Eine Ausnahme bilden Nylonfasern, die sehr zugfest sind, dabei aber viel Reck aufweisen. Bei Gennaker und Spi ist diese Dehnung vertretbar. Zudem muss das Gewebe leicht sein, damit das Segel auch bei wenig Wind gut steht. Durch den geringeren scheinbaren Wind auf Fahrtenyachten werden diese Segel systembedingt bei eher wenig Wind eingesetzt. Die thermoplastischen Polyamide (Nylon ist der Handelsname) sind sehr knickunempfindlich und abriebfest. Für Amwind-Segel sind sie aber nicht geeignet.
Das obenstehende Diagramm zeigt die gängigen Materialien für Segel. Polyester hat seine Stärken in der UV- und in der Knickbeständigkeit und ist die mit Abstand günstigste Faser. Aber Aramid (Kevlar), Dyneema und besonders Carbon sind zugfester und steifer – Eigenschaften, die teuer erkauft werden müssen. Für größere Fahrtensegel stellt das auf Polyethylen basierende Dyneema eine gute Alternative zu Polyester und Carbon gleichzeitig dar. Zumal Carbon derart fest und steif ist, dass die übrigen Beschläge an Bord darauf abgestimmt sein sollten. Nylon kommt nur für Raumschotssegel zum Einsatz.

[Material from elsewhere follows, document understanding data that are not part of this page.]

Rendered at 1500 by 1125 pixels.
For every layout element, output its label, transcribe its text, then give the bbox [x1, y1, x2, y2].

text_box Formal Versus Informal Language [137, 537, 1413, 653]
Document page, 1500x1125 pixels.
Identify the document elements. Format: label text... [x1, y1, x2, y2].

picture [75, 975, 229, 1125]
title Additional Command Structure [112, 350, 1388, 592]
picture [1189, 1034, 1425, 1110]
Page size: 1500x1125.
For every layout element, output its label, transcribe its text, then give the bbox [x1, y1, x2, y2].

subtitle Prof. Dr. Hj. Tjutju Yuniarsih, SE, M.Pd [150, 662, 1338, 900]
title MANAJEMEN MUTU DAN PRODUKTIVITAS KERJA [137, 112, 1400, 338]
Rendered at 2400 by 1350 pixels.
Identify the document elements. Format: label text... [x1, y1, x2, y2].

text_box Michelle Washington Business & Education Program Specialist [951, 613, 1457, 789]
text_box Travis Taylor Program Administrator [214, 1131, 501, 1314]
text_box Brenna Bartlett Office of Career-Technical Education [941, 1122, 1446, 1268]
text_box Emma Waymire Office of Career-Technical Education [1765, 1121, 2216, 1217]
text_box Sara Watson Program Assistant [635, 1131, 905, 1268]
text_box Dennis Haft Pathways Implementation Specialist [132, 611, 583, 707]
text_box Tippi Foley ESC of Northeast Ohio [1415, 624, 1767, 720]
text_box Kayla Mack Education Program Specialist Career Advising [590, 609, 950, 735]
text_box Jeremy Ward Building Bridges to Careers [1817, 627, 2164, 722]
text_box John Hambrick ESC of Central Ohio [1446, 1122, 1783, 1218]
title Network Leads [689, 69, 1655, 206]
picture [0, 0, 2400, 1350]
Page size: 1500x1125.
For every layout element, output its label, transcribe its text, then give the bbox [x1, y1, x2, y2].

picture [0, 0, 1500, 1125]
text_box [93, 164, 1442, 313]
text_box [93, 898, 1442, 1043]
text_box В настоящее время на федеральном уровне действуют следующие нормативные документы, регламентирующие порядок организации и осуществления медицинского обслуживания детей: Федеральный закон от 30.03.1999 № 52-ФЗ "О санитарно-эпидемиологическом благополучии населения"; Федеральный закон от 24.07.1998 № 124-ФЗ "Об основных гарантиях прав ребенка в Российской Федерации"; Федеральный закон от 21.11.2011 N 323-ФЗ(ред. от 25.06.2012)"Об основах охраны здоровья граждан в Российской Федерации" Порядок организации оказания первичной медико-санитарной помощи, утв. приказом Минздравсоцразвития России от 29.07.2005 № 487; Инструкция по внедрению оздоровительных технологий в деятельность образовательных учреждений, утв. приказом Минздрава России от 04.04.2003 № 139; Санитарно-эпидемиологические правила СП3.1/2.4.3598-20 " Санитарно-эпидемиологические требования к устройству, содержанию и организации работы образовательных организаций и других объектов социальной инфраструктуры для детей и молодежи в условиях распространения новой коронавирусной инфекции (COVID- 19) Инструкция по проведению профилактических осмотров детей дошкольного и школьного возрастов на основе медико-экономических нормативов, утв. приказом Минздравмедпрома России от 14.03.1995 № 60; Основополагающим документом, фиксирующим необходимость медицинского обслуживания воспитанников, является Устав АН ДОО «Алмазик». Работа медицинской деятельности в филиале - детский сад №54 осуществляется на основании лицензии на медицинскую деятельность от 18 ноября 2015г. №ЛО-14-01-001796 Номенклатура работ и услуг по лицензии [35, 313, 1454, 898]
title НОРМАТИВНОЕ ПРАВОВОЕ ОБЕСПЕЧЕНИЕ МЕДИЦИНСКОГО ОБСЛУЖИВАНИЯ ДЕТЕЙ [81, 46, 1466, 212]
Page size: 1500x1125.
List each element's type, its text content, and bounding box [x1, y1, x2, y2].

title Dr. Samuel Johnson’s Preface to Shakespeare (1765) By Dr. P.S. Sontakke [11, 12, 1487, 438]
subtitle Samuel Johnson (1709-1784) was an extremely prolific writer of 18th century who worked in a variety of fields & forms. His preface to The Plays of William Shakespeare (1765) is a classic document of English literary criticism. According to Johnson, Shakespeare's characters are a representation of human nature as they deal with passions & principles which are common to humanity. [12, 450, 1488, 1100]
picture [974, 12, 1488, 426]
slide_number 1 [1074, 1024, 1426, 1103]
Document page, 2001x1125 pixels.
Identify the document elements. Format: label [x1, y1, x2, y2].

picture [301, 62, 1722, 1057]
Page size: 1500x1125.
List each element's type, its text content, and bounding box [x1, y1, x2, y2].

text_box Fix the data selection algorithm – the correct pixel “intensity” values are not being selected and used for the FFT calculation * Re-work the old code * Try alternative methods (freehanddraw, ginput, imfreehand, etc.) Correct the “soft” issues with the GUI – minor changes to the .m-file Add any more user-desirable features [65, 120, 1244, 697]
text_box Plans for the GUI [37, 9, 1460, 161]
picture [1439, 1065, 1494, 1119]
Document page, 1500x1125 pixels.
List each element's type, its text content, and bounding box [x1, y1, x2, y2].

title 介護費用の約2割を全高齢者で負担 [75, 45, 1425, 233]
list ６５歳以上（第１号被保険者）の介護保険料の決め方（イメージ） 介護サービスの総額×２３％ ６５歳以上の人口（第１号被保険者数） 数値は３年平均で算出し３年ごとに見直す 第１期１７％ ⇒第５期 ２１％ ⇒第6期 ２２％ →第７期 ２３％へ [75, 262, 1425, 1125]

Jedes Laminat, ob mit Folie oder nicht, kann für eine längere Haltbarkeit mit Taft geschützt werden. Das Polyestervlies schützt vor Knicken und UV-Strahlung. Auch die Ausrüstung, etwa durchgehende Latten, bessere Rutscher, Liekbänder, Windbändsel, Fenster und Verstärkungen, ist bei jedem Segel individuell und wirkt sich am Ende auf den Preis aus. Aber wie teuer muss ein Segel sein? Will man Angebote vom einfachen Tuch bis zum Performance-orientierten Laminat vergleichen, meint Sören Hansen von Elvstrøm: „Da kann ich locker 50 verschiedene Segeltypen nennen. So einfach lässt sich die Wahl nicht auf wenige mögliche Resultate herunterbrechen. Wichtig ist die Beratung beim Segelmacher: Wie viel wird pro Saison gesegelt, wird aktiv getrimmt, sollen eventuell Regatten bestritten werden?“
Sascha Schwarck von Elvstrøm Deutschland in Heiligenhafen liefert vier Beispiele (siehe Kasten oben). Er betont, dass es zu den angegebenen Preisen zwar ein fertiges Segel gebe, durch die individuelle Ausstattung aber trotzdem größere Unterschiede auf der finalen Rechnung entstehen könnten. Die beiden ersten Anwendungsprofile mit weniger Meilen pro Jahr, keinen Regatten und eher unambitioniertem Trimm werden mit Polyestergeweben im Horizontalschnitt ausgestattet. Der Unterschied besteht in der Tuchqualität. Die Profile drei und vier bekommen Laminate, Letzteres sogar mit Technora-Black-Fasern. Das schlägt sich im Preis nieder: Die Performance-Ware kostet mehr als doppelt so viel wie das günstige Polyestergewebe. Die Preisspanne erstreckt sich zwischen 4.500 und 10.380 Euro – ein gewaltiger Unterschied. Selbst wenn es das Budget hergibt, muss die teuerste nicht die beste Wahl sein. Ein neues, gut stehendes Segel bringt bei jedem Boot mehr Segelspaß und -komfort. Die Wahl des Materials entscheidet darüber, wie lange diese Vorteile bleiben.